When we look at an image our eye is naturally drawn to follow a line. Thinking about how you place images in a composition can effect how we view the picture and how we are pulled into the image towards the subject. It can take us on a journey.
1. Vertical Lines: Vertical lines run up and down. They create a feeling of strength, grandeur, height and dignity. Vertical lines can be found in buildings, trees, fences and people standing up.
2. Horizontal Lines: Horizontal lines run across the image. They create a sense of calm, peace, tranquility and stability to an image. They can be represented in nature such as in flowers in a field, ocean waves, desert scene, lake or a person lying in the grass. It is important to make sure these lines are straight or it will cause confusion in the image.
3. Diagonal Lines: Diagonal lines run catty corner across a page. They are the most powerful and create a feeling of energy, motion and force. Examples of this are the slope of a mountain, a runner on the starting line and the wind bending a tree.
4. Curved Lines: Curves represent beauty and charm. The best example is the female body. Other examples are curves in a rive or a pathway.
5. S Curved Lines: An S curve adds interest and beauty to the image. This line goes further than a plain curve and it adds charm and strength.

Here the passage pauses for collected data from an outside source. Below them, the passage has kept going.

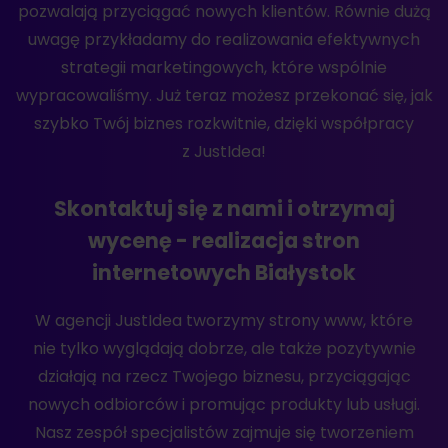
pozwalają przyciągać nowych klientów. Równie dużą
uwagę przykładamy do realizowania efektywnych
strategii marketingowych, które wspólnie
wypracowaliśmy. Już teraz możesz przekonać się, jak
szybko Twój biznes rozkwitnie, dzięki współpracy
z JustIdea!
Skontaktuj się z nami i otrzymaj
wycenę - realizacja stron
internetowych Białystok
W agencji JustIdea tworzymy strony www, które
nie tylko wyglądają dobrze, ale także pozytywnie
działają na rzecz Twojego biznesu, przyciągając
nowych odbiorców i promując produkty lub usługi.
Nasz zespół specjalistów zajmuje się tworzeniem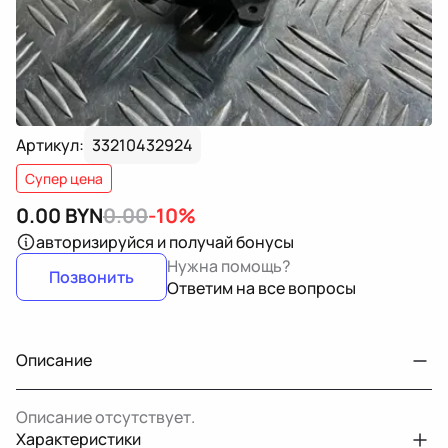
Артикул:
33210432924
Супер цена
0.00
BYN
0.00
-10%
авторизируйся
и получай бонусы
Нужна помощь?
Позвонить
Ответим на все вопросы
Описание
Описание отсутствует.
Характеристики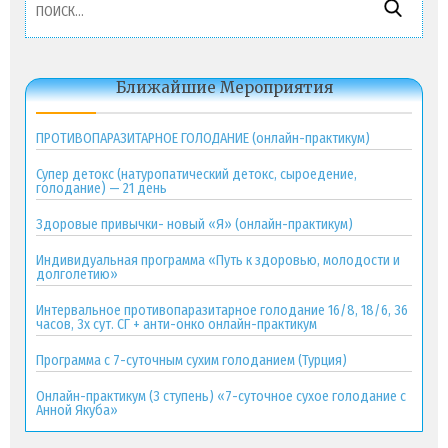
Ближайшие Мероприятия
ПРОТИВОПАРАЗИТАРНОЕ ГОЛОДАНИЕ (онлайн-практикум)
Супер детокс (натуропатический детокс, сыроедение,
голодание) — 21 день
Здоровые привычки- новый «Я» (онлайн-практикум)
Индивидуальная программа «Путь к здоровью, молодости и
долголетию»
Интервальное противопаразитарное голодание 16/8, 18/6, 36
часов, 3х сут. СГ + анти-онко онлайн-практикум
Программа с 7-суточным сухим голоданием (Турция)
Онлайн-практикум (3 ступень) «7-суточное сухое голодание с
Анной Якуба»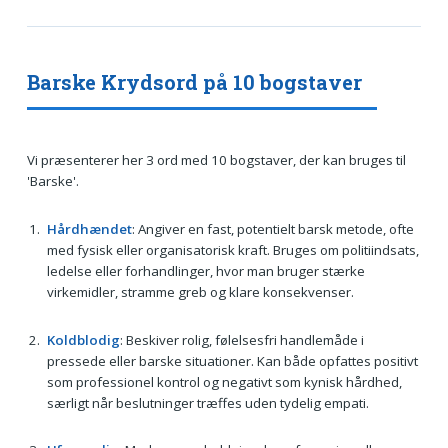
Barske Krydsord på 10 bogstaver
Vi præsenterer her 3 ord med 10 bogstaver, der kan bruges til
'Barske'.
Hårdhændet
: Angiver en fast, potentielt barsk metode, ofte
med fysisk eller organisatorisk kraft. Bruges om politiindsats,
ledelse eller forhandlinger, hvor man bruger stærke
virkemidler, stramme greb og klare konsekvenser.
Koldblodig
: Beskiver rolig, følelsesfri handlemåde i
pressede eller barske situationer. Kan både opfattes positivt
som professionel kontrol og negativt som kynisk hårdhed,
særligt når beslutninger træffes uden tydelig empati.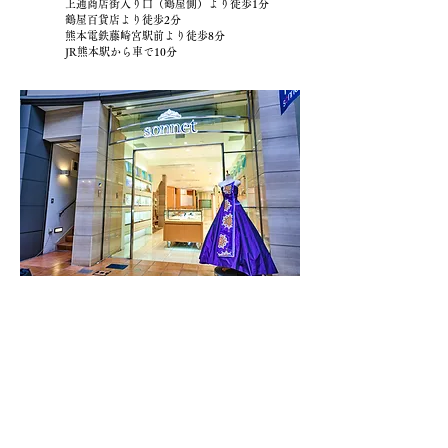
上通商店街入り口（鶴屋側）より徒歩1分
鶴屋百貨店より徒歩2分
熊本電鉄藤崎宮駅前より徒歩8分
JR熊本駅から車で10分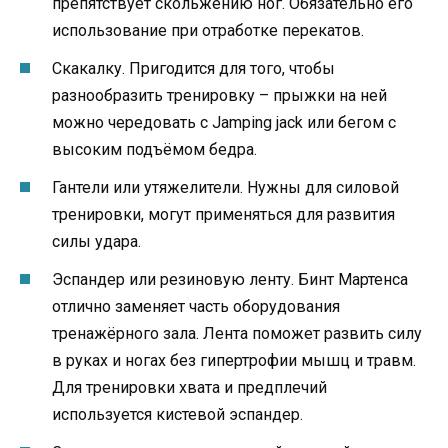
препятствует скольжению ног. Обязательно его
использование при отработке перекатов.
Скакалку. Пригодится для того, чтобы
разнообразить тренировку – прыжки на ней
можно чередовать с Jamping jack или бегом с
высоким подъёмом бедра.
Гантели или утяжелители. Нужны для силовой
тренировки, могут применяться для развития
силы удара.
Эспандер или резиновую ленту. Бинт Мартенса
отлично заменяет часть оборудования
тренажёрного зала. Лента поможет развить силу
в руках и ногах без гипертрофии мышц и травм.
Для тренировки хвата и предплечий
используется кистевой эспандер.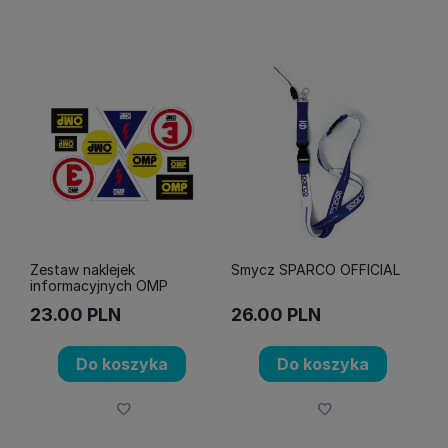
Zestaw naklejek
Smycz SPARCO OFFICIAL
informacyjnych OMP
23.00
PLN
26.00
PLN
Do koszyka
Do koszyka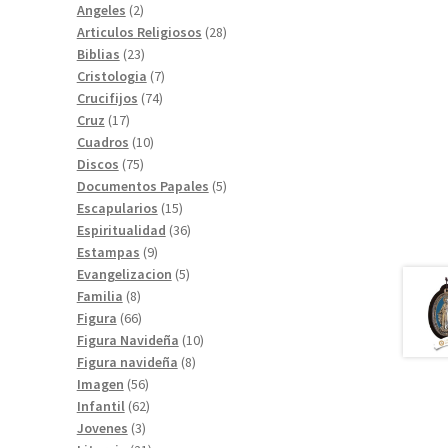
2
productos
Angeles
2
productos
28
Articulos Religiosos
28
23
productos
Biblias
23
productos
7
Cristologia
7
74
productos
Crucifijos
74
17
productos
Cruz
17
productos
10
Cuadros
10
75
productos
Discos
75
productos
5
Documentos Papales
5
15
productos
Escapularios
15
productos
36
Espiritualidad
36
9
productos
Estampas
9
productos
5
Evangelizacion
5
8
productos
Familia
8
productos
66
Figura
66
productos
10
Figura Navideña
10
8
productos
Figura navideña
8
56
productos
Imagen
56
productos
62
Infantil
62
3
productos
Jovenes
3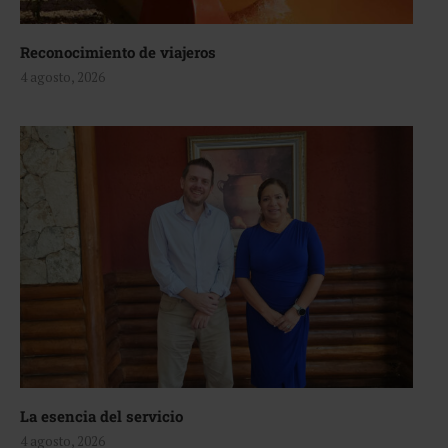
Reconocimiento de viajeros
4 agosto, 2026
La esencia del servicio
4 agosto, 2026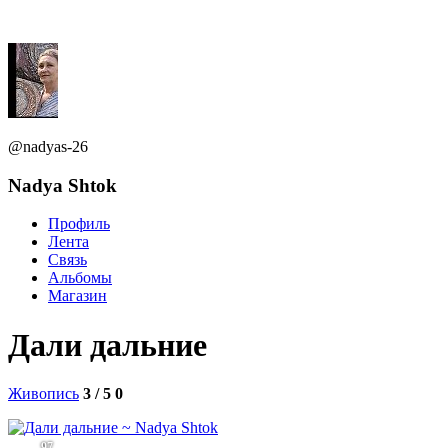
@nadyas-26
Nadya Shtok
Профиль
Лента
Связь
Альбомы
Магазин
Дали дальние
Живопись
3 / 5
0
97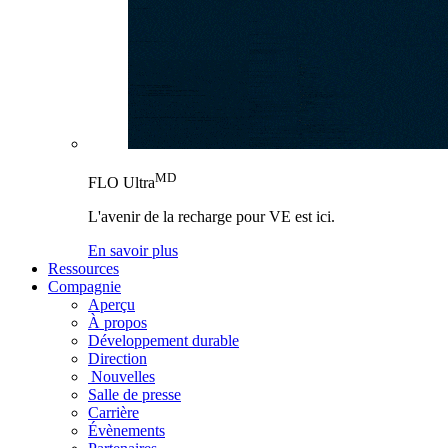
MD
FLO Ultra
L'avenir de la recharge pour VE est ici.
En savoir plus
Ressources
Compagnie
Aperçu
À propos
Développement durable
Direction
Nouvelles
Salle de presse
Carrière
Évènements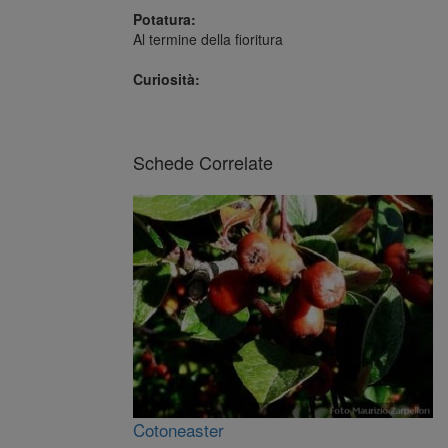
Potatura:
Al termine della fioritura
Curiosità:
Schede Correlate
Cotoneaster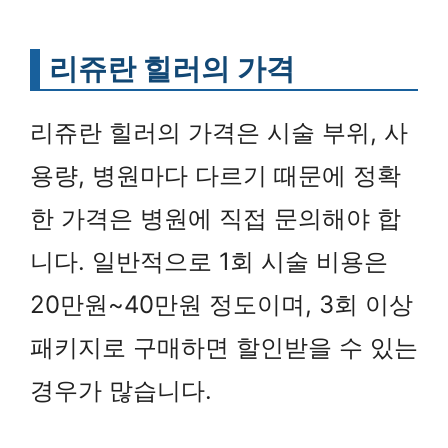
리쥬란 힐러의 가격
리쥬란 힐러의 가격은 시술 부위, 사
용량, 병원마다 다르기 때문에 정확
한 가격은 병원에 직접 문의해야 합
니다. 일반적으로 1회 시술 비용은
20만원~40만원 정도이며, 3회 이상
패키지로 구매하면 할인받을 수 있는
경우가 많습니다.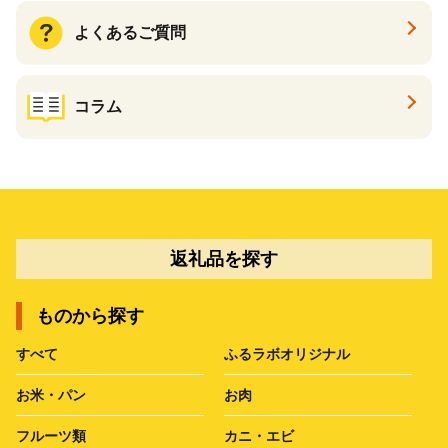
よくあるご質問
コラム
返礼品を探す
ものから探す
すべて
ふるラボオリジナル
お米・パン
お肉
フルーツ類
カニ・エビ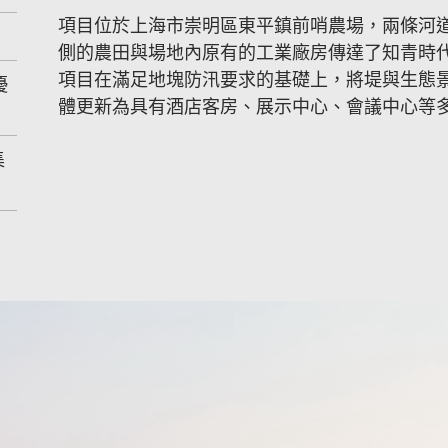
項目位於上海市崇明區東平鎮前哨農場，兩條河
側的農田與場地內原有的工業廠房傳達了知青時代
項目在滿足地塊防汛要求的基礎上，將堤與生態
優
體更新為具有酒店客房、展示中心、會議中心等
集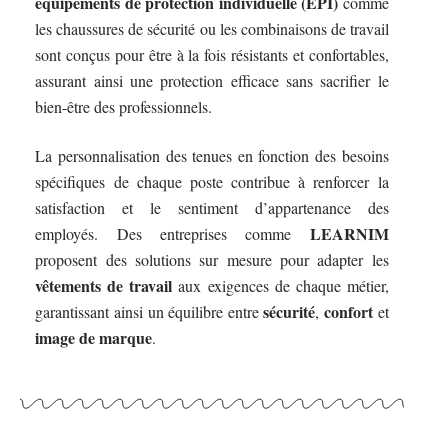
équipements de protection individuelle (EPI)
comme
les chaussures de sécurité ou les combinaisons de travail
sont conçus pour être à la fois résistants et confortables,
assurant ainsi une protection efficace sans sacrifier le
bien-être des professionnels.
La personnalisation des tenues en fonction des besoins
spécifiques de chaque poste contribue à renforcer la
satisfaction et le sentiment d’appartenance des
LEARNIM
employés. Des entreprises comme
proposent des solutions sur mesure pour adapter les
vêtements de travail
aux exigences de chaque métier,
sécurité
confort
garantissant ainsi un équilibre entre
,
et
image de marque
.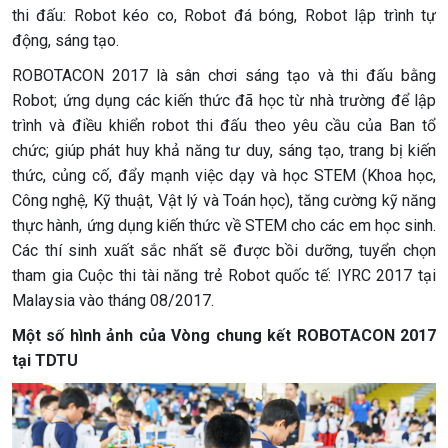
thi đấu: Robot kéo co, Robot đá bóng, Robot lập trình tự
động, sáng tạo.
ROBOTACON 2017 là sân chơi sáng tạo và thi đấu bằng
Robot; ứng dụng các kiến thức đã học từ nhà trường để lập
trình và điều khiển robot thi đấu theo yêu cầu của Ban tổ
chức; giúp phát huy khả năng tư duy, sáng tạo, trang bị kiến
thức, củng cố, đẩy mạnh việc dạy và học STEM (Khoa học,
Công nghệ, Kỹ thuật, Vật lý và Toán học), tăng cường kỹ năng
thực hành, ứng dụng kiến thức về STEM cho các em học sinh.
Các thí sinh xuất sắc nhất sẽ được bồi dưỡng, tuyển chọn
tham gia Cuộc thi tài năng trẻ Robot quốc tế: IYRC 2017 tại
Malaysia vào tháng 08/2017.
Một số hình ảnh của Vòng chung kết ROBOTACON 2017
tại TDTU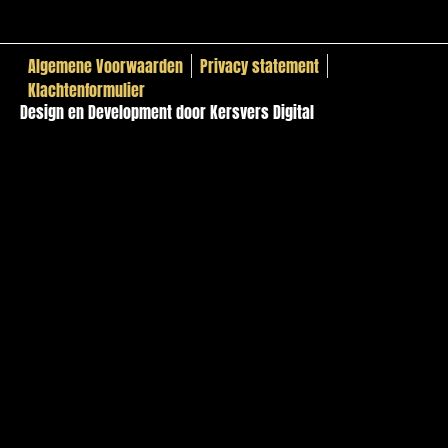
Algemene Voorwaarden
Privacy statement
Klachtenformulier
Design en Development door Kersvers Digital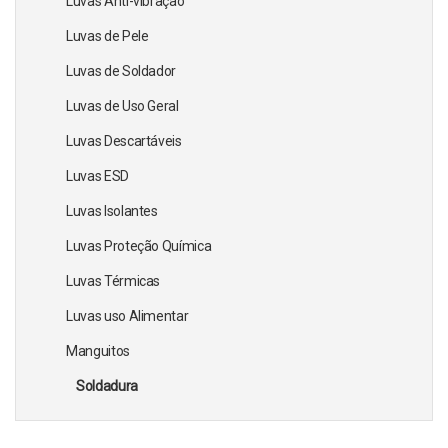
Luvas Anti-vibração
Luvas de Pele
Luvas de Soldador
Luvas de Uso Geral
Luvas Descartáveis
Luvas ESD
Luvas Isolantes
Luvas Proteção Química
Luvas Térmicas
Luvas uso Alimentar
Manguitos
Soldadura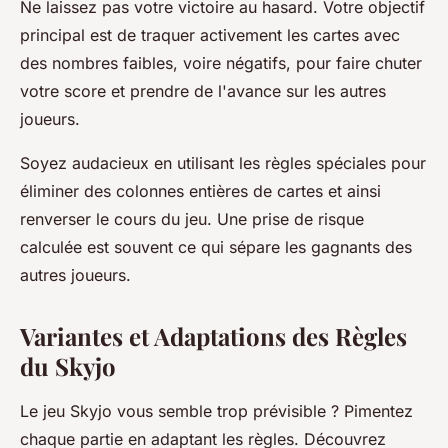
Ne laissez pas votre victoire au hasard. Votre objectif
principal est de traquer activement les cartes avec
des nombres faibles, voire négatifs, pour faire chuter
votre score et prendre de l'avance sur les autres
joueurs.
Soyez audacieux en utilisant les règles spéciales pour
éliminer des colonnes entières de cartes et ainsi
renverser le cours du jeu. Une prise de risque
calculée est souvent ce qui sépare les gagnants des
autres joueurs.
Variantes et Adaptations des Règles
du Skyjo
Le jeu Skyjo vous semble trop prévisible ? Pimentez
chaque partie en adaptant les règles. Découvrez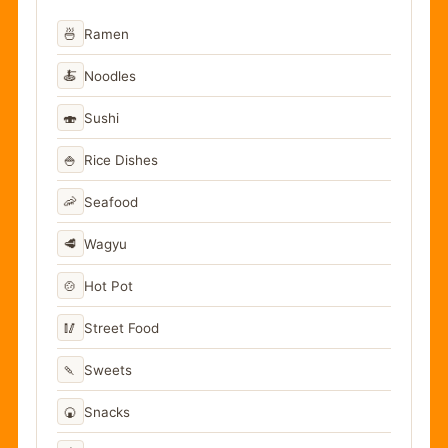
🍜
Ramen
🍝
Noodles
🍣
Sushi
🍚
Rice Dishes
🦐
Seafood
🥩
Wagyu
🍲
Hot Pot
🥢
Street Food
🍡
Sweets
🍘
Snacks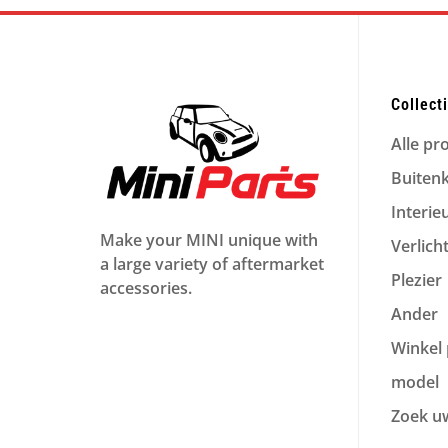
Collect
Alle pr
Buiten
Interie
Make your MINI unique with
Verlich
a large variety of aftermarket
Plezier
accessories.
Ander
Winkel 
model
Zoek u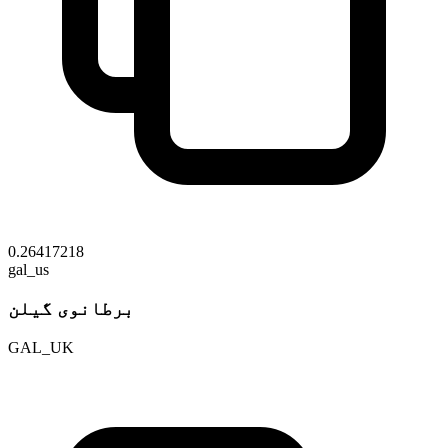
0.26417218
gal_us
برطانوی گیلن
GAL_UK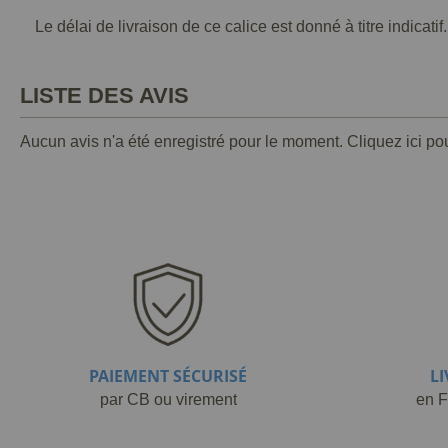
Le délai de livraison de ce calice est donné à titre indicatif.
LISTE DES AVIS
Aucun avis n'a été enregistré pour le moment.
Cliquez ici po
PAIEMENT SÉCURISÉ
L
par CB ou virement
en F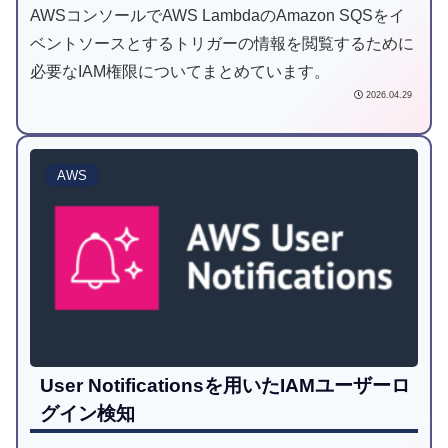
AWSコンソールでAWS LambdaのAmazon SQSをイ
ベントソースとするトリガーの情報を閲覧するために
必要なIAM権限についてまとめています。
2026.04.29
AWS
User Notificationsを用いたIAMユーザーロ
グイン検知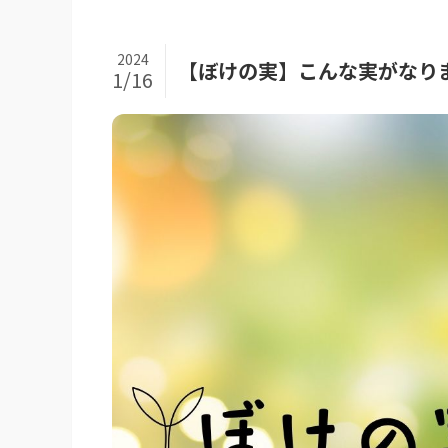
2024
【ぼけの実】こんな実がなり
1/16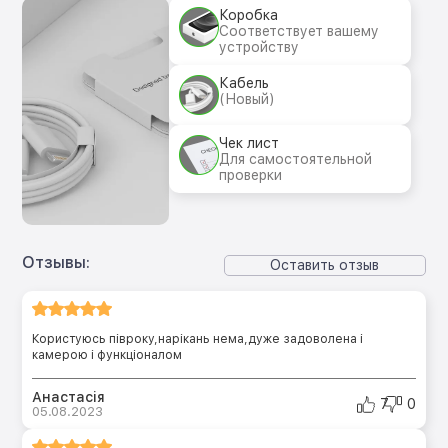
Коробка
Соответствует вашему
устройству
Кабель
(Новый)
Чек лист
Для самостоятельной
проверки
Отзывы:
Оставить отзыв
Користуюсь півроку,нарікань нема,дуже задоволена і
камерою і функціоналом
Анастасія
7
0
05.08.2023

6. Leading Lines: This is a line that leads the eye down a path to a main object or center focal point. Examples of this is a road, fence, shoreline or river. The best leading lines will begin at the lower left of the image but not in the exact corner. The eye likes to be lead into an image and it helps it get into the image easily.
7. Implied lines: These lines are not actual lines but are implied.
8. Unsuccessful lines: These line of course do not work but they lead the eye into the picture and right back out with nothing to stop the eye. There is no focal point to the picture so it is confusing to the eye.